The Doomsday Glacier Is Getting Closer and Closer to Irreversible Collapse
4 months ago
- #Climate Change
- #Antarctica
- #Thwaites Glacier
- The Thwaites Glacier, known as the 'Doomsday Glacier,' is rapidly changing and poses significant uncertainty for global sea level rise predictions.
- Cracks in the eastern ice shelf have increased over the past two decades, weakening its structural stability.
- A study by the International Thwaites Glacier Collaboration (ITGC) details the gradual collapse process, tracking crack formation and propagation from 2002 to 2022.
- The weakening of the ice shelf occurred in four phases, with crack growth in two stages: long cracks along the ice flow and short cross-flow cracks.
- Satellite images show the total length of cracks increased from 165 km in 2002 to 336 km in 2021, with a notable increase in small cracks.
- A feedback loop exists where cracks accelerate ice flow, and increased speed generates new cracks, as recorded by GPS devices between 2020 and 2022.
- Structural changes in the shear zone advanced at approximately 55 km per year during the winter of 2020, impacting upstream ice flow.

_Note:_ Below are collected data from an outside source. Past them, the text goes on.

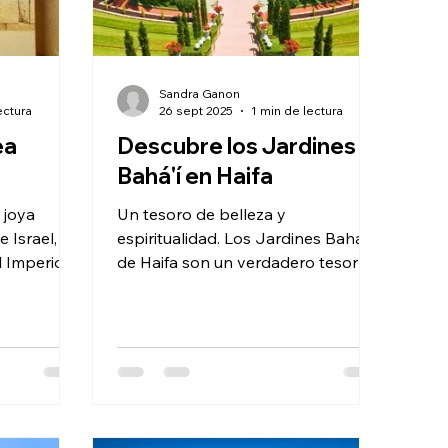
Sandra Ganon
ectura
26 sept 2025
1 min de lectura
ea
Descubre los Jardines
Bahá'í en Haifa
Un tesoro de belleza y
 Israel, te
espiritualidad. Los Jardines Bahá'í
l Imperio
de Haifa son un verdadero tesoro
tes ruinas
de belleza y espiritualidad, y
constituyen...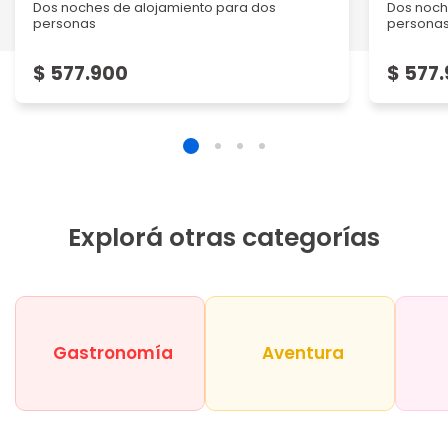
Dos noches de alojamiento para dos
Dos noch
personas
persona
$ 577.900
$ 577
Explorá otras categorías
Gastronomía
Aventura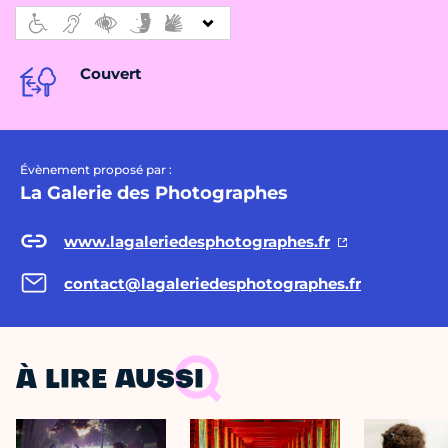
Couvert
Évènement proposé par :
La Galerie des Photographes
www.lagaleriedesphotographes.fr
contact@lagaleriedesphotographes.fr
À LIRE AUSSI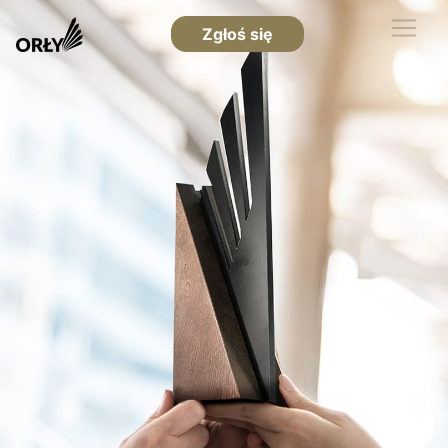
Zgłoś się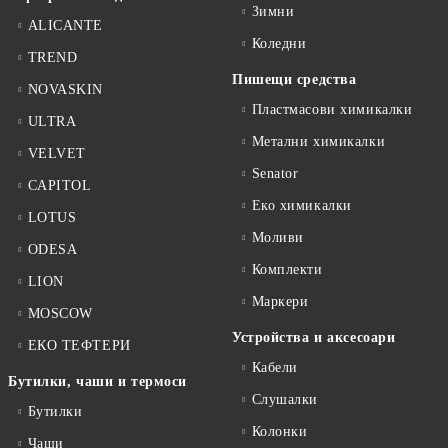
Зимни
ALICANTE
Коледни
TREND
Пишещи средства
NOVASKIN
Пластмасови химикалки
ULTRA
Метални химикалки
VELVET
Senator
CAPITOL
Еко химикалки
LOTUS
Моливи
ODESA
Комплекти
LION
Маркери
MOSCOW
Устройства и аксесоари
ЕКО ТЕФТЕРИ
Кабели
Бутилки, чаши и термоси
Слушалки
Бутилки
Колонки
Чаши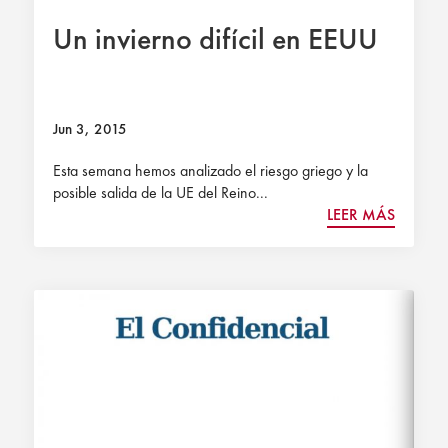
Un invierno difícil en EEUU
Jun 3, 2015
Esta semana hemos analizado el riesgo griego y la
posible salida de la UE del Reino...
LEER MÁS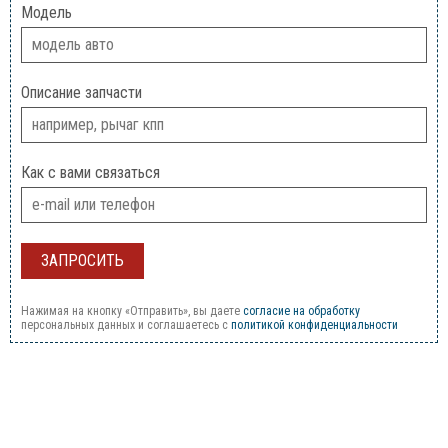
Модель
Описание запчасти
Как с вами связаться
Нажимая на кнопку «Отправить», вы даете
согласие на обработку
персональных данных и соглашаетесь c
политикой конфиденциальности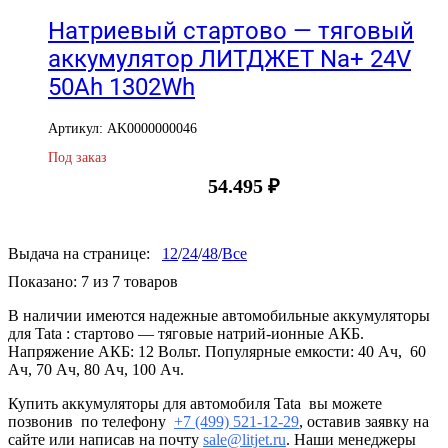
Натриевый стартово — тяговый
аккумулятор ЛИТДЖЕТ Na+ 24V
50Ah 1302Wh
Артикул: AK0000000046
Под заказ
54.495
₽
Выдача на странице:
12
/
24
/
48
/
Все
Показано:
7
из
7
товаров
В наличии имеются надежные автомобильные аккумуляторы
для Tata : стартово — тяговые натрий-ионные АКБ.
Напряжение АКБ: 12 Вольт. Популярные емкости: 40 Ач, 60
Ач, 70 Ач, 80 Ач, 100 Ач.
Купить аккумуляторы для автомобиля Tata вы можете
позвонив по телефону
+7 (499) 521-12-29
, оставив заявку на
сайте или написав на почту
sale@litjet.ru
. Наши менеджеры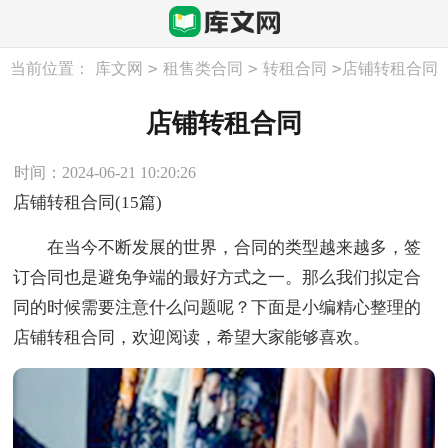
>
>
>
当前位置：
库文网
租售类合同
转租合同
店铺转租合同
店铺转租合同
时间：2024-06-21 10:20:26
店铺转租合同(15篇)
在当今不断发展的世界，合同的类型越来越多，签
订合同也是避免争端的最好方式之一。那么我们拟定合
同的时候需要注意什么问题呢？下面是小编精心整理的
店铺转租合同，欢迎阅读，希望大家能够喜欢。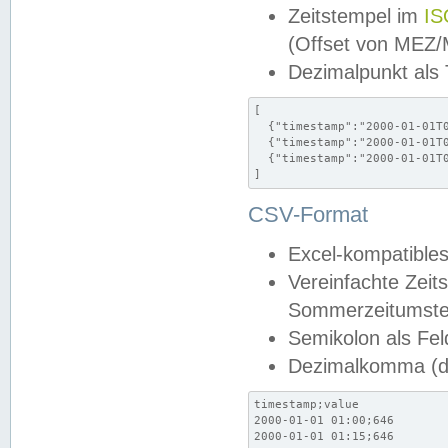
Zeitstempel im
IS
(Offset von MEZ
Dezimalpunkt als
[

  {"timestamp":"2000-01-01T0
  {"timestamp":"2000-01-01T0
  {"timestamp":"2000-01-01T0
]
CSV-Format
Excel-kompatibles
Vereinfachte Zeit
Sommerzeitumstel
Semikolon als Fel
Dezimalkomma (de
timestamp;value

2000-01-01 01:00;646

2000-01-01 01:15;646
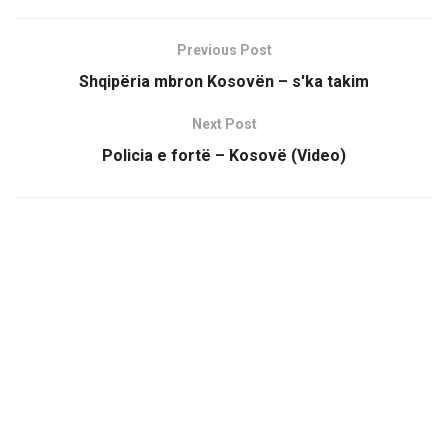
Previous Post
Shqipëria mbron Kosovën – s'ka takim
Next Post
Policia e fortë – Kosovë (Video)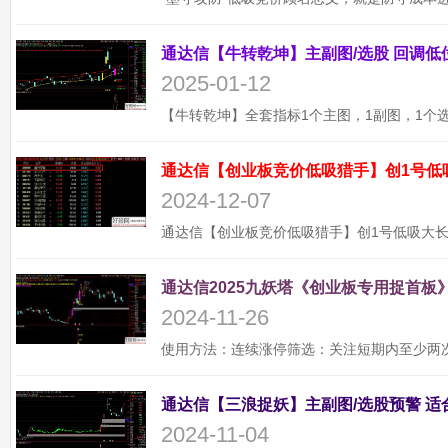
2025-01-12
通达信【创业板竞价低吸猎手】创1号低
2024-12-07
通达信2025九妖塔《创业板专用捉首板》
2024-11-26
2024-11-04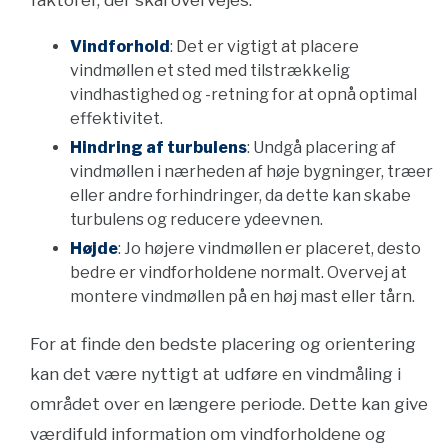
faktorer, der skal overvejes:
Vindforhold
: Det er vigtigt at placere
vindmøllen et sted med tilstrækkelig
vindhastighed og -retning for at opnå optimal
effektivitet.
Hindring af turbulens
: Undgå placering af
vindmøllen i nærheden af høje bygninger, træer
eller andre forhindringer, da dette kan skabe
turbulens og reducere ydeevnen.
Højde
: Jo højere vindmøllen er placeret, desto
bedre er vindforholdene normalt. Overvej at
montere vindmøllen på en høj mast eller tårn.
For at finde den bedste placering og orientering
kan det være nyttigt at udføre en vindmåling i
området over en længere periode. Dette kan give
værdifuld information om vindforholdene og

- The state of tension in the ice shelf has shifted over time, reflecting loss of connection to the anchorage point.
- The deterioration patterns observed could apply to other ice shelves, such as the Wadi Ice Shelf in the western Antarctic Peninsula.
- The Thwaites Glacier's reverse-slope bed makes retreat likely to progress toward irreversible collapse, potentially raising sea levels by about 65 cm.
- Numerical models estimate the ice sheet and shelf will retreat at nearly 1 km per year over the next 40 years.
- The study provides key data for validating numerical collapse models and understanding the future of Antarctic ice shelves.